Stratiolaelaps scimitus (formerly Hypoaspis miles) is a small (0.5 mm) light brown mite that lives in the top 1/2 in layer of soil. As a natural predator of fungus gnat pupae and of the snail parasite Riccardoella limacum it is used by gardeners and snail breeders for biological pest control. Stratiolaelaps scimitus is also commonly used by reptile, amphibian and invertebrate keepers as a preventative or reactive measure against grain mites and reptile mites. Whereas most mite treatments are based on synthetic chemicals, predatory mites are used as a biological method of preventing and curing mite infestations.

Stratiolaelaps scimitus and the similar species, S. aculiefer are soil-dwelling, predatory mites. Stratiolaelaps mites feed on fungus gnats, springtails, thrips pupae, and other small insects in the soil. The mite is 0.5 mm long and light-brown in color. It inhabits the top 1/2 in layer of soil. Both nymphs and adults feed on soil-inhabiting pests, consuming up to 5 prey per day. They may survive by feeding on algae and/or plant debris when insects are unavailable. Both males and females are present, but males are smaller and rarely seen.

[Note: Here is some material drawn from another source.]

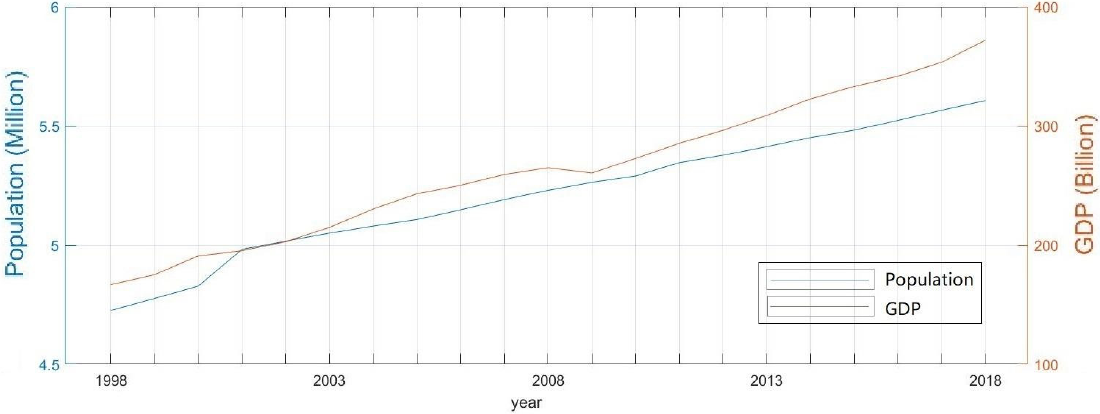
Figure 5. The trend of population and gross domestic product (GDP) growth in the state of Minnesota.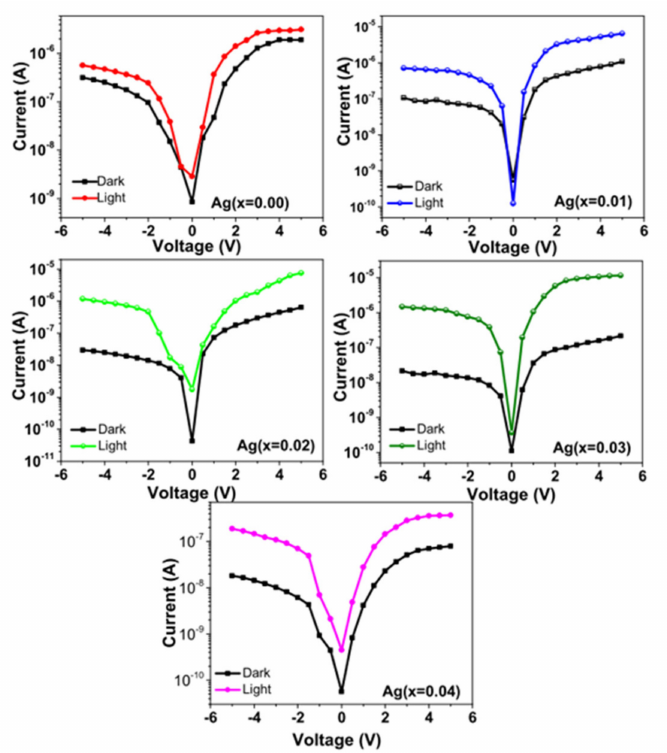
Figure 6. Light and dark current–voltage ( I–V ) characteristics of the fabricated the p -Si/ n - Cd 1–x Ag x O/Ag structures.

Stratiolaelaps is well adapted to moist conditions in greenhouses in a variety of growing media, but does not tolerate standing water. Hypoaspis is currently used in greenhouses for control of fungus gnats. It feeds on fungus gnat eggs and small larvae and is most effective when applied before fungus gnat populations become established or when populations are low. It has been successfully used in bedding plant production, potted plants, and poinsettia stock plants. Stratiolaelaps will also attack thrips pupae in the soil, but cannot be relied on alone for thrips control in a commercial greenhouse. It may, however, enhance biological control when used in conjunction with predators feeding on thrips on the foliage. In small-scale experiments this mite reduced emergence of adult thrips to about 30% of that in controls.

==Reproduction==
Stratiolaelaps scimitus reproduces both sexually and asexually, with unfertilized females producing only males, while fertilized females produce both males and females. The eggs are laid in soil. Males are smaller than the females and each female can lay up to three oval eggs per day. The eggs hatch in one to three days producing a six-legged larvae that grows into an eight-leg nymph.Time from egg to an adult is dependent on temperature, ranging from 10 to 34 days, with warmer temperatures producing quicker maturation.